[TEXT SHOWN — start]

DETAILED DESCRIPTION OF THE INVENTION
[0020] The present invention is directed to a method for reducing
symptoms related to alcohol withdrawal. The cessation of alcohol
use following chronic, and often excessive, alcohol exposure is
frequently accompanied by symptoms of alcohol withdrawal, and the
occurrence of alcohol withdrawal symptoms often produces sufficient
motivation to relapse into alcohol drinking behaviors. In the
present invention, a symptom of an alcohol withdrawal state is
reduced by administering a modulator of histone acetylation in an
amount effective to reduce the symptom. In one aspect, the
modulator is an inhibitor of a histone deacetylase (HDAC). In
another aspect, the modulator is an activator of a histone
acetyltransferase (HAT). CREB binding protein (CBP) is an example
of a histone acetyltransferase.

[TEXT SHOWN — finish]

== ACTIVITY A ==
Answer these questions using the patent excerpt on alcohol withdrawal:
(i) What often produces sufficient motivation to relapse into alcohol drinking behaviors?
(ii) What is administered to reduce a symptom of an alcohol withdrawal state?
(iii) What example of a histone acetyltransferase is given?
== ACTIVITY B ==
Reproduce the patent excerpt on alcohol withdrawal word for word, from "DETAILED DESCRIPTION OF" up to and including "a histone acetyltransferase.".
== ACTIVITY C ==
Write the next part of the patent excerpt on alcohol withdrawal, beginning after its last sentence.

[INFORMATION SUPPLIED — start]

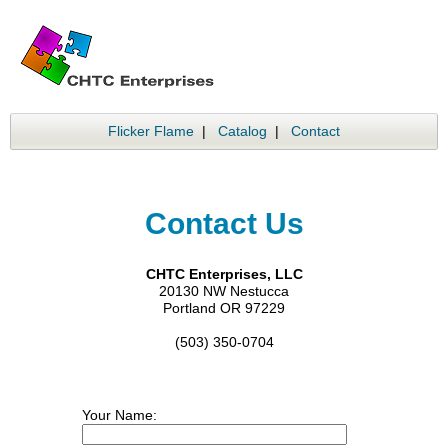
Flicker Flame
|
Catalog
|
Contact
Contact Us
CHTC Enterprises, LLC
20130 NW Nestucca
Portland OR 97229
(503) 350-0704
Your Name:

[INFORMATION SUPPLIED — finish]
[INFORMATION SUPPLIED — start]

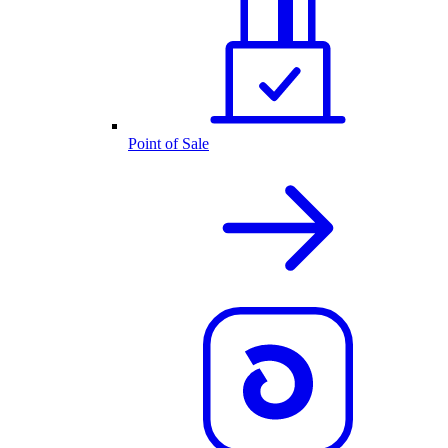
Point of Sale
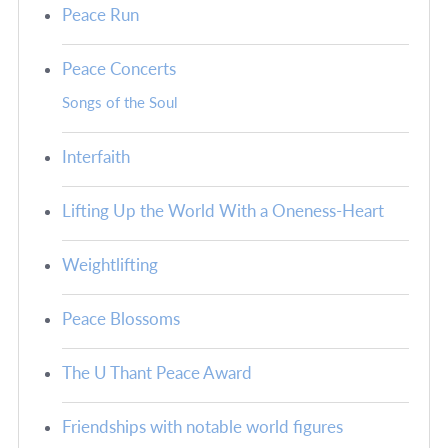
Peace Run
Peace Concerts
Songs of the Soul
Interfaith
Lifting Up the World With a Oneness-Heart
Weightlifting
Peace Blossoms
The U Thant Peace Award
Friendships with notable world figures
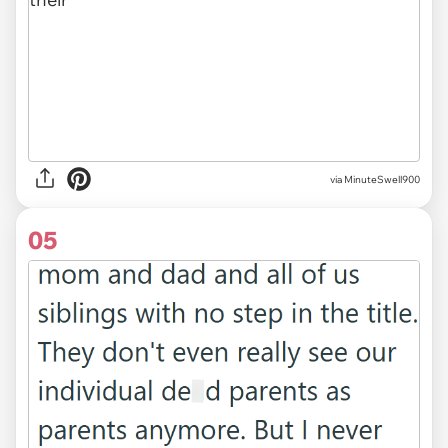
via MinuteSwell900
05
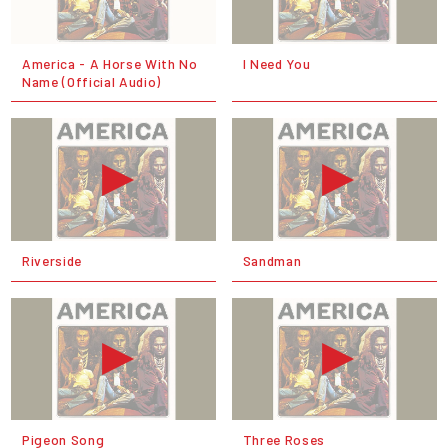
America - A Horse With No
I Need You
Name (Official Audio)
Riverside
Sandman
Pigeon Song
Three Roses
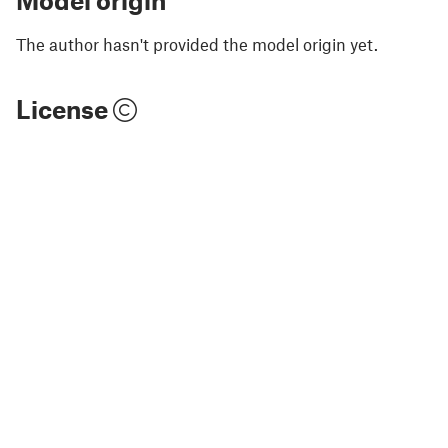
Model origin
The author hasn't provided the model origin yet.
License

[INFORMATION SUPPLIED — finish]

== TASK ANSWER A ==
(i) The occurrence of alcohol withdrawal symptoms.
(ii) A modulator of histone acetylation, in an amount effective to reduce the symptom.
(iii) CREB binding protein (CBP).

== TASK ANSWER B ==
DETAILED DESCRIPTION OF THE INVENTION
[0020] The present invention is directed to a method for reducing
symptoms related to alcohol withdrawal. The cessation of alcohol
use following chronic, and often excessive, alcohol exposure is
frequently accompanied by symptoms of alcohol withdrawal, and the
occurrence of alcohol withdrawal symptoms often produces sufficient
motivation to relapse into alcohol drinking behaviors. In the
present invention, a symptom of an alcohol withdrawal state is
reduced by administering a modulator of histone acetylation in an
amount effective to reduce the symptom. In one aspect, the
modulator is an inhibitor of a histone deacetylase (HDAC). In
another aspect, the modulator is an activator of a histone
acetyltransferase (HAT). CREB binding protein (CBP) is an example
of a histone acetyltransferase.

== TASK ANSWER C ==
[0021] In a specific embodiment, the symptom of the alcohol
withdrawal state is a symptom such as anxiety, fear, muscular
rigidity, seizure, autonomic hyperactivity, tremor, insomnia,
nausea, vomiting, psychomotor agitation, and transient visual,
tactile, or auditory hallucinations or illusions. Other symptoms of
alcohol withdrawal syndrome are also within the scope of this
invention. hi a particular embodiment, the symptom of the alcohol
withdrawal state is anxiety.
[0022] In yet another specific embodiment, the modulator inhibits
at least one class I HDAC, class II HDAC, class III HDAC, or class
IV HDAC. The modulator may inhibit more than one HDAC, and those
HDACs may belong to more than one class, or may belong to the same
class.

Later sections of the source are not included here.